Are you on a windows machine or linux/macos?

grassdew commented 7 years ago

I'm using Atom(text editor) on a mac.

ericproffitt commented 7 years ago

It's still a formatting issue with the file then, it's not the package. Take a look at your ldalex file in Julia:

ldalex = readdlm(ldalex_path)
ldalex[1]

You get:

"\U3cbbe1c0c\0a\0p\0p\0e\0d\0"

So clearly there's some funky formatting going on.

grassdew commented 7 years ago

I got the following.

ldalex = readdlm(ldalex_path). 1×43 Array{Any,2}: 1 "capped" 2 "resides" 3 … 20 "unfortunately" 21 "past" "" ldalex[1] 1

ericproffitt commented 7 years ago

The format must have changed after I re-exported it from Excel. But as you can see with the one you posted, it's not right. The array should be 21x2 rather than 1x43. Clearly the file is not formatted correctly, you're missing the newlines for some reason.

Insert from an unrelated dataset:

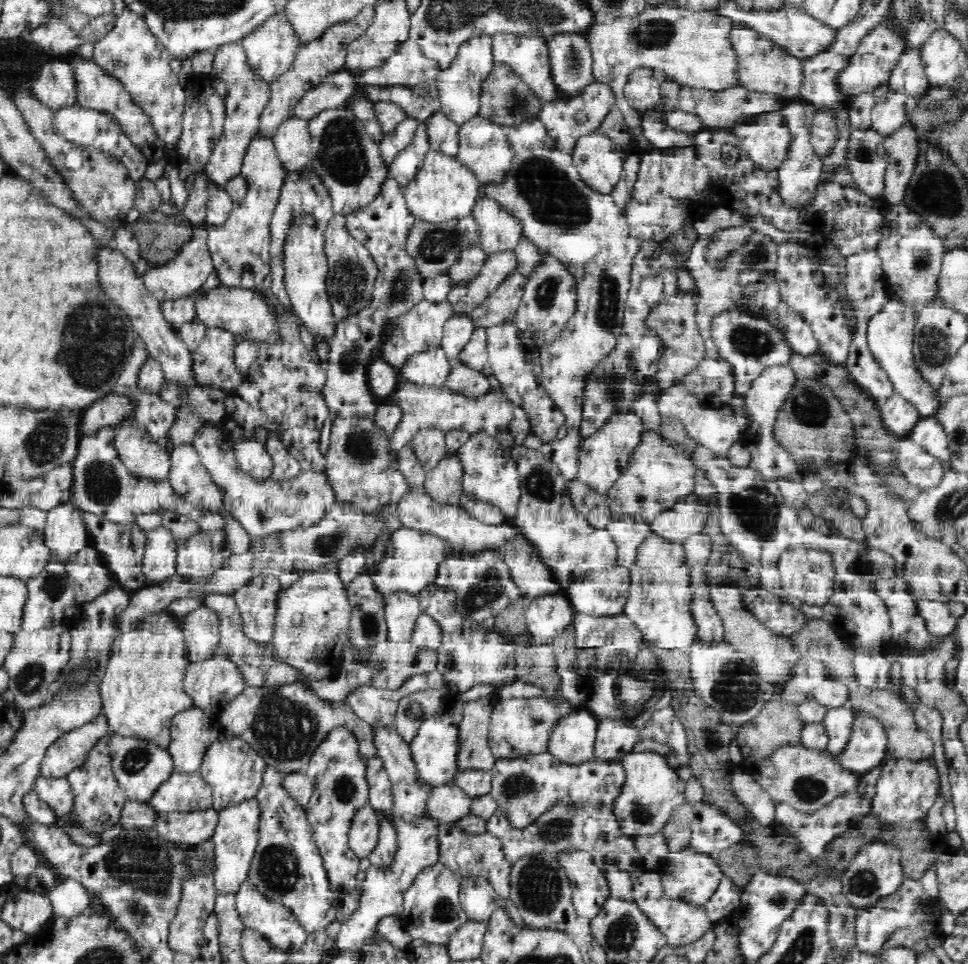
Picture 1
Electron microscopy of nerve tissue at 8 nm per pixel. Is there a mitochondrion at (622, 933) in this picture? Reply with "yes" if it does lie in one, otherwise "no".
yes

Open up textedit, choose the Make Plain Text option in the Format menu, and then type it in there, and it should work.

ericproffitt commented 7 years ago

Oops, I guess Julia shows them with quotes, so it's just the newline characters (\n) which you're missing.

grassdew commented 7 years ago

When I typed them up, I use the Enter key.

grassdew commented 7 years ago

Finally it works!

ericproffitt commented 7 years ago

Yah when writing up text from scratch to be used programmatically, unless you are going for a specific file format, you should always make it plain unicode text I think (not an expert on this). Otherwise you get all sorts of crazy hidden formatting occurring in the text file.

grassdew commented 7 years ago

Thanks for your help. I will take your advice.